Binary Large Object (BLOB)
Ultimately, all files are stored as binary data (1’s and 0’s), but in the human-readable formats discussed above, the bytes of binary data are mapped to printable characters (typically through a character encoding scheme such as ASCII or Unicode). Some file formats however, particularly for unstructured data, store the data as raw binary that must be interpreted by applications and rendered. Common types of data stored as binary include images, video, audio, and application-specific documents.
When working with data like this, data professionals often refer to the data files as BLOBs (Binary Large Objects).
Optimized file formats
While human-readable formats for structured and semi-structured data can be useful, they’re typically not optimized for storage space or processing. Over time, some specialized file formats that enable compression, indexing, and efficient storage and processing have been developed.
Some common optimized file formats you might see include Avro, ORC, and Parquet:
- Avro is a row-based format. It was created by Apache. Each record contains a header that describes the structure of the data in the record. This header is stored as JSON. The data is stored as binary information.
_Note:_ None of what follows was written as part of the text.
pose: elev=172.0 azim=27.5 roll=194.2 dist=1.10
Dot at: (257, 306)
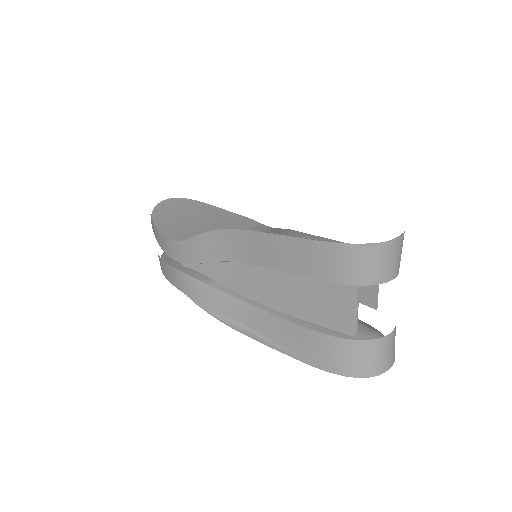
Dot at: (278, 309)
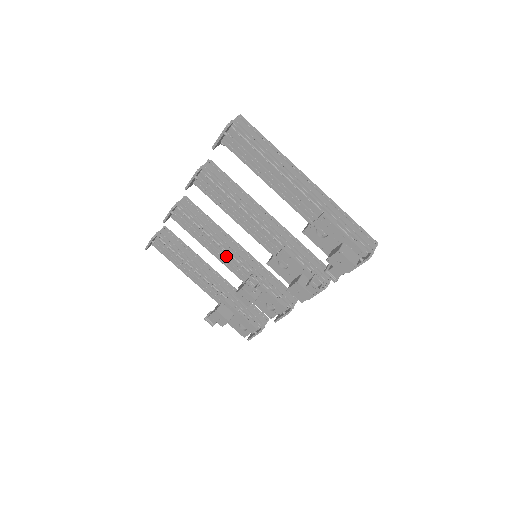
An application uses the information in the header to parse the binary data and extract the fields it contains. Avro is a good format for compressing data and minimizing storage and network bandwidth requirements.
- ORC (Optimized Row Columnar format) organizes data into columns rather than rows. It was developed by HortonWorks for optimizing read and write operations in Apache Hive (Hive is a data warehouse system that supports fast data summarization and querying over large datasets). An ORC file contains stripes of data. Each stripe holds the data for a column or set of columns. A stripe contains an index into the rows in the stripe, the data for each row, and a footer that holds statistical information (count, sum, max, min, and so on) for each column.
- Parquet is another columnar data format. It was created by Cloudera and X. A Parquet file contains row groups. Data for each column is stored together in the same row group. Each row group contains one or more chunks of data. A Parquet file includes metadata that describes the set of rows found in each chunk. An application can use this metadata to quickly locate the correct chunk for a given set of rows, and retrieve the data in the specified columns for these rows. Parquet specializes in storing and processing nested data types efficiently. It supports very efficient compression and encoding schemes.